En la pantalla, las espadas de los verdugos cayeron completamente y las ardientes hojas no encontraron resistencia, cortando a través de carne, tendones y huesos con rapidez. Cinco cabezas rodaron, y las cámaras se aseguraron de capturar la mirada incrédula y horrorizada de los prisioneros en su momento de muerte. Los artefactos que habían mantenido sujetos a los prisioneros se abrieron y otro grupo de verdugos de negro patearon las cabezas y los cuerpos sin cabeza que seguían salpicando sangre fuera del escenario. Cayendo hacia un pozo abierto de fuego debajo del escenario.

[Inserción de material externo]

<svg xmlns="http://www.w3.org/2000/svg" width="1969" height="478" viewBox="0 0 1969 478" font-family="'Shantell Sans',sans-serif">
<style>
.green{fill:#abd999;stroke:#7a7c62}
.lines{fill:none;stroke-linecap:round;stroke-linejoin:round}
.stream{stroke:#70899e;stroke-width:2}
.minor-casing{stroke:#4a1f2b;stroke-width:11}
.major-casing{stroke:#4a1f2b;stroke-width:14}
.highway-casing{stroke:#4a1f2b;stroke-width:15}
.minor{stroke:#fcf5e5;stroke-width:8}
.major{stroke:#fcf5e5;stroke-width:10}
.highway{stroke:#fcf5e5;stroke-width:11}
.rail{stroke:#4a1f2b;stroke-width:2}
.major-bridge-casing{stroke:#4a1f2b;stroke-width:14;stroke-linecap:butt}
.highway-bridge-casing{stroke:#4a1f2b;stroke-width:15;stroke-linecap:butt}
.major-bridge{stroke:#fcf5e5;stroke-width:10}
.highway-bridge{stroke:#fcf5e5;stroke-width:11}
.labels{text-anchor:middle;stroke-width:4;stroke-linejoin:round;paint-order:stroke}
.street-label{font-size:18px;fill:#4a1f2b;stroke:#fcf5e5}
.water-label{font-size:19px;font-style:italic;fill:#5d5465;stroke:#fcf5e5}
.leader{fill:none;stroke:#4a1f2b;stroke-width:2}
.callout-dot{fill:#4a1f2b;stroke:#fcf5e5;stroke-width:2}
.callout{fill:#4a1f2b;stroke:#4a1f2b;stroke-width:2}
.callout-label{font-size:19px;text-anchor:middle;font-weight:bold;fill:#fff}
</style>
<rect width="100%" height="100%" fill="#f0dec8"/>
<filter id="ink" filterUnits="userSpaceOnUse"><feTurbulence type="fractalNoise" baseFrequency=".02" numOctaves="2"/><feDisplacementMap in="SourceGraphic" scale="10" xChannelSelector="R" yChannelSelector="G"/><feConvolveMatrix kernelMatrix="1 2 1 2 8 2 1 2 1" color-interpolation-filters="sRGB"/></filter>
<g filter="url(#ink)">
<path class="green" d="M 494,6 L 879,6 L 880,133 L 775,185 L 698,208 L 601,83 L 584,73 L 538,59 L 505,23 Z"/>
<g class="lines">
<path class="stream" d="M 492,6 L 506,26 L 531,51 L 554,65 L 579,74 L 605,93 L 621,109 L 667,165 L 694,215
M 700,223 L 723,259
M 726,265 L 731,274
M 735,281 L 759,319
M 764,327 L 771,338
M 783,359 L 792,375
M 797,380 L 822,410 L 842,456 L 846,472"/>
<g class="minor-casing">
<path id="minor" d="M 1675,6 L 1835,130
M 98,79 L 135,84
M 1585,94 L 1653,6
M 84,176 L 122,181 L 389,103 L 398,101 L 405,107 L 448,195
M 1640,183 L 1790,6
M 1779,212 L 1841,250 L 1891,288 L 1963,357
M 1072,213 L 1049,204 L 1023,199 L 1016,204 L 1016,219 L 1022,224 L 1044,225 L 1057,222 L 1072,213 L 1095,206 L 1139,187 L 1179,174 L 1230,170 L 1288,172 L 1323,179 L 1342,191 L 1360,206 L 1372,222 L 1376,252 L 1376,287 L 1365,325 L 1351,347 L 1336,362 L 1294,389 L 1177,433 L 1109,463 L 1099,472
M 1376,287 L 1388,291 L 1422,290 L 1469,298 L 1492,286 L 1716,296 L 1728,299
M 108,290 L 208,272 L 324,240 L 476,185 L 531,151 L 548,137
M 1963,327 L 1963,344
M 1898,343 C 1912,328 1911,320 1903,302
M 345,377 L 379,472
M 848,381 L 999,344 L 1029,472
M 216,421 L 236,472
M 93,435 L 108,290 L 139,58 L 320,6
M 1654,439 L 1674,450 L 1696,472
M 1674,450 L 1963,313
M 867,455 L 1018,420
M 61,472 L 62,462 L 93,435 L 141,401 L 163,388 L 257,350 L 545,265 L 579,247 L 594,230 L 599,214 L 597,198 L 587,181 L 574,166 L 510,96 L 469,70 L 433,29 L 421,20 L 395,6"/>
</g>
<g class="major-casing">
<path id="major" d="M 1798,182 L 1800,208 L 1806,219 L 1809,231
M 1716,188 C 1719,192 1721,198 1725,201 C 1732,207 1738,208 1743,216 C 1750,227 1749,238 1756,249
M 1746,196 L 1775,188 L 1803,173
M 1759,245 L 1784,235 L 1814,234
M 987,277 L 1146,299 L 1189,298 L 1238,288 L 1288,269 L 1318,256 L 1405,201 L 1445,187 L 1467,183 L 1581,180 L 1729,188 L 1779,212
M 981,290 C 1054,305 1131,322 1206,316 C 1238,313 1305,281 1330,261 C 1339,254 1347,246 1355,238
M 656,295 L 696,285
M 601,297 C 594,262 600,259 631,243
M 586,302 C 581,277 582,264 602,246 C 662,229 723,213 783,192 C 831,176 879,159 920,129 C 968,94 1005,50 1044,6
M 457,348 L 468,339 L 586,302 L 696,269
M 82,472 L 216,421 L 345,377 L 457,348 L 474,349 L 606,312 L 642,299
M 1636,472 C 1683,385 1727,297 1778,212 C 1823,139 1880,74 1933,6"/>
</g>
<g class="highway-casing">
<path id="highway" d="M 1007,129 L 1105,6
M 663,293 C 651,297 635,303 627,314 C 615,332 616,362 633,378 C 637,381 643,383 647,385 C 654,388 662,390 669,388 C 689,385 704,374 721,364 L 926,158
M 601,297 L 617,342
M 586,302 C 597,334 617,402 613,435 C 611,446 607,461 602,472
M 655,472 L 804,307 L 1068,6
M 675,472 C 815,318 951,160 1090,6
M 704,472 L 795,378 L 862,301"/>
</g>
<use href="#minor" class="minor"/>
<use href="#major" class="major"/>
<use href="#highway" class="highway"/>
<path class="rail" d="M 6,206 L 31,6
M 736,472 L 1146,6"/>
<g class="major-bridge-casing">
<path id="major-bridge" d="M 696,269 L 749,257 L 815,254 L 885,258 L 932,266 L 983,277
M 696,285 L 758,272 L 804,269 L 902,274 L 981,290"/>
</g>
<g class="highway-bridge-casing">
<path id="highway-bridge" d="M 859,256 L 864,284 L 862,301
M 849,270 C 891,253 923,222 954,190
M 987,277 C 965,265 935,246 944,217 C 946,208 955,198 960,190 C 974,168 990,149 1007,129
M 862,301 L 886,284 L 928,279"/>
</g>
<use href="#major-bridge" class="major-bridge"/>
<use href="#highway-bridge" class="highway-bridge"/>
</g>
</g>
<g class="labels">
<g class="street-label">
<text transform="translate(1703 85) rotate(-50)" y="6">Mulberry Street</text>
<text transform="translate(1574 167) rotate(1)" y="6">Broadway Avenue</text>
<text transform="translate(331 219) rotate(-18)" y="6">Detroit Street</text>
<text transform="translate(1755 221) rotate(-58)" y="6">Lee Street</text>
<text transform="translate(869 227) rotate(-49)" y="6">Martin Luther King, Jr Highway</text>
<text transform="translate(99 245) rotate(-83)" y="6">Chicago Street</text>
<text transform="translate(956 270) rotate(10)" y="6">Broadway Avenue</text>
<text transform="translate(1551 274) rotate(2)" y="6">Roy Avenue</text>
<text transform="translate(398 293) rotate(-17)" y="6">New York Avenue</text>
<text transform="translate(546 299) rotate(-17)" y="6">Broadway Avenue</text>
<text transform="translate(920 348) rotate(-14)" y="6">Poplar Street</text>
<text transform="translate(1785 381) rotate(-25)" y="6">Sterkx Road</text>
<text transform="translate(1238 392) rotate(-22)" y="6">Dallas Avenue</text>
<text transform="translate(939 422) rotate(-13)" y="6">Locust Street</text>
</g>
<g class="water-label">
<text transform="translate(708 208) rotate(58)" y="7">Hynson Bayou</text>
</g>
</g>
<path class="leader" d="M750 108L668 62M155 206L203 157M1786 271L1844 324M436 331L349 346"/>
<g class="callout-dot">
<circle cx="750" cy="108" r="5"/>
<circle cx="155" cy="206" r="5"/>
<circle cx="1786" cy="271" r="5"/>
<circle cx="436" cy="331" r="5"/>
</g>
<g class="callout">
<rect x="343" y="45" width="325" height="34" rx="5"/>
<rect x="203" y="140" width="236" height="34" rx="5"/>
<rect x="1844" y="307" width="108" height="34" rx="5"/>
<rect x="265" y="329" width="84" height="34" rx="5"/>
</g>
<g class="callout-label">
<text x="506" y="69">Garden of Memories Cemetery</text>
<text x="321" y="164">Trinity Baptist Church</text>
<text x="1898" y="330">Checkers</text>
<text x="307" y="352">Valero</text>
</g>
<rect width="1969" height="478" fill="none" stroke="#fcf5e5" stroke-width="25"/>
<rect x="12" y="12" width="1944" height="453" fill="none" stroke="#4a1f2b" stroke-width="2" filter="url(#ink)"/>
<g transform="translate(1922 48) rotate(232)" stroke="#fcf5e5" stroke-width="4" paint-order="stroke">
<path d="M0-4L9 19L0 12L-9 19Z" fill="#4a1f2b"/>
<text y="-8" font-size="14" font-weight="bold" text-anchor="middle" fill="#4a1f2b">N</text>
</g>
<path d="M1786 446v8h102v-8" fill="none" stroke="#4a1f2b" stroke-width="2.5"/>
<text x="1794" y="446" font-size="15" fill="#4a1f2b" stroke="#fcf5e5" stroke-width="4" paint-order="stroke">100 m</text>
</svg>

La multitud estalló en una mezcla de jadeos, gritos, aclamaciones victoriosas y arcadas. Más de un niño sollozaba o lloraba en voz alta y muchas mujeres apartaban su rostro de la pantalla o del escenario. No era fácil ser testigo de la muerte de otro ser humano, especialmente una tan brutal y escalofriante como la decapitación.
Los verdugos giraron sus hojas y volvieron a sus posiciones esperando al siguiente grupo de criminales cuya sangre saciaría la sed de sus espadas.
Entre aplausos, trajeron a cinco más incluyendo al rompeespaldas que decían ser responsable de la muerte del streamer en vivo certificado de oro. El proceso anterior se repitió, y de la misma manera murieron.
—Devoradores de almas —Severo levantó su cabeza y dijo.
—Almas malignas también —ella le dijo—. Todas las almas que estaban siendo recolectadas emitían humo negro, señal de alto nivel de maldad que poseían después de ensuciar sus manos con demasiada sangre inocente. Ella movió su cuerda de unión del alma, dividiéndola en muchas piezas para que ninguna de las almas malvadas escapara. Algunas lo intentaron, y gritaron estridentemente mientras las cuerdas las arrastraban hacia la calabaza del alma.
En el escenario, el decapitamiento se repitió una y otra vez, un largo proceso que duró dos largas y terribles horas y cuando terminó, limpiaron el escenario, se abrieron las puertas del coliseo y siguió un concierto gratuito.
Justo antes de que comenzara, el emperador y la emperatriz se retiraron, seguidos por algunos miembros de la familia real, políticos, gobernadores y cualquiera que sintiera que no había más razones para quedarse. Escarlata no quería quedarse más, todas las almas habían sido compartidas entre ella y Ramslin y lo que había presenciado no la dejaba de humor para bailar o cantar.
—Bueno, no sé ustedes pero ahora mismo mi cuello está hormigueando —Escarlata escuchó que un anfitrión decía esto justo antes de que ella diera su último paso fuera del coliseo y escuchó a la multitud riendo histéricamente como si fuera la broma más divertida que se hubiera contado jamás.
—Mamá —Justin la llamó con una voz pequeña, sonando tan débil e impotente.
Inmediatamente, ella le prestó toda su atención a Justin primero, revisándolo y asegurándose de que él estaba bien. Incluso le quitó la máscara de gato de su rostro y la tiró. No solo le quitó su máscara, sino que también se quitó la suya y la desechó. La ejecución había terminado, ya no había necesidad de estos mantos o máscaras.